After a time Geoff said softly, “I’m guessing there was a subsequent hearing and Zak got custody.”
“Yes,” she said.
“Okay.”
“It’s not okay.”
“I know. That’s not what I meant. Okay as in ‘I understand.’” He didn’t try to touch her, just handed her his handkerchief and waited until she had blown her nose and wiped her eyes. Then: “Do you want to talk more about it? Maybe get some legal advice? I know a bloke in New York who—”
“No,” she said. “I don’t want to fuck up Ari’s life any more than I already have. A big legal battle—it’s the last thing he needs. And I definitely don’t want to talk about it anymore. Can we please move on?”
“Yes, of course we can. This all started with Jennifer. Tell me what the link is.”
“She made a remark about peeing all the time because she’s pregnant. Then she said she supposed I remembered that. But there’s no way she should have known I ever had a child.”
“Public records,” Geoff said. “CVs . . .”
Annie shook her head. “It’s not listed anywhere obvious. I’ve never used the Johnson name. You’d need to find the birth records, and where would you start? When? Hell, you put the famous Geoffrey Harris spyglass on me, and you never discovered it.” She paused. “You didn’t, did you? You’re not just pretending this is a surprise?”
“Scout’s honor,” he said. “I didn’t know. You’re right, it certainly wasn’t obvious. And I dug pretty deep.”
“So do you think it’s likely Jennifer Franklin came up with that information on her own?
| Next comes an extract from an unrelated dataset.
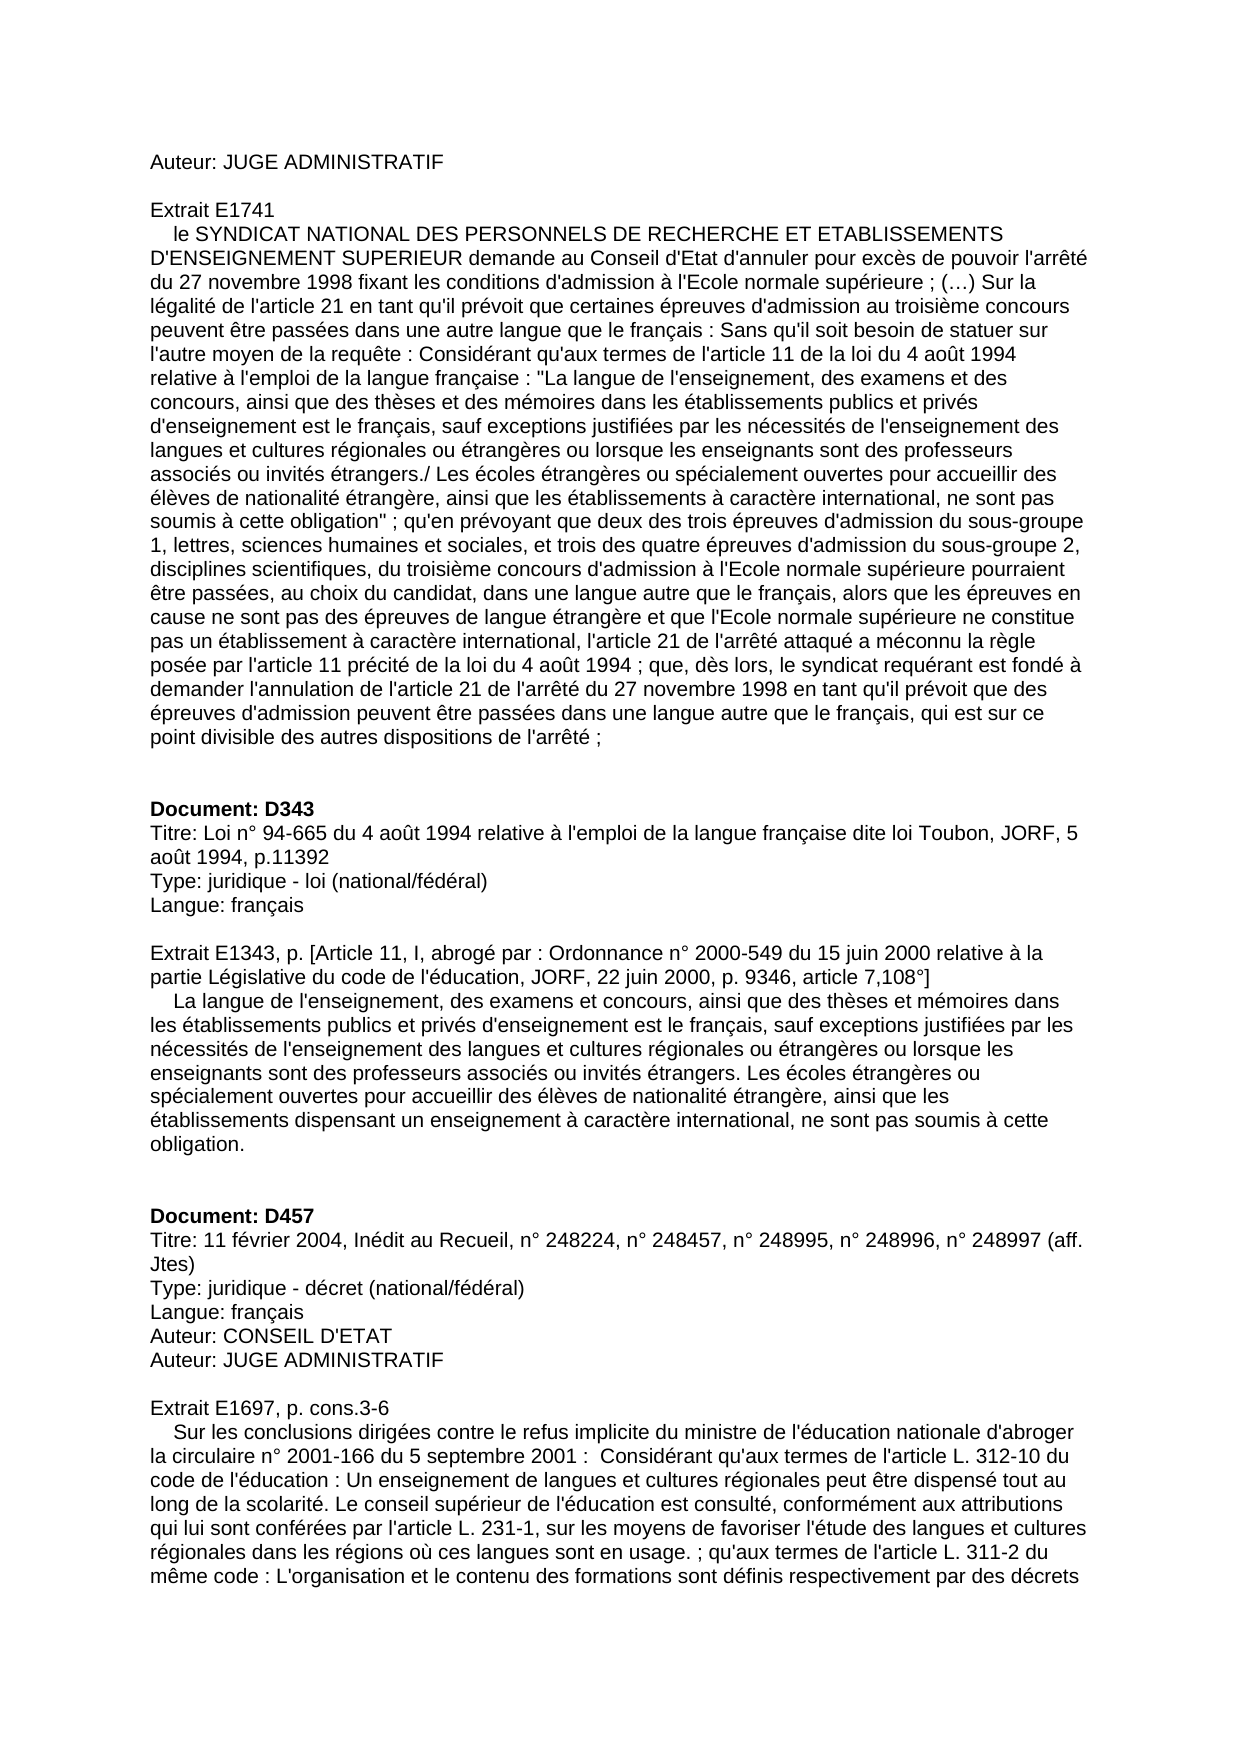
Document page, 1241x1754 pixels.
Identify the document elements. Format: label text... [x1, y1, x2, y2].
Or that she had any reason to look in the first place?”
He hesitated a moment. “Not likely,” he admitted.
“But we know Weinraub set me up for this”—Annie waved her hand—“for whatever he’s after. And as you said from the first, he picked me because he figured I could be manipulated. So it was in his interest to find out everything about me. And he could pay to dig as deep as he wanted to.”
“You’re saying Weinraub is the one who found out about your son. And because Jennifer is working for him, he told her.”
“Yes,” Annie said. “That’s what I’m saying. But working for him how? Doing what? And why? What in God’s name does Jennifer Franklin want with some piece of ancient Judaica, mezuzah or otherwise?”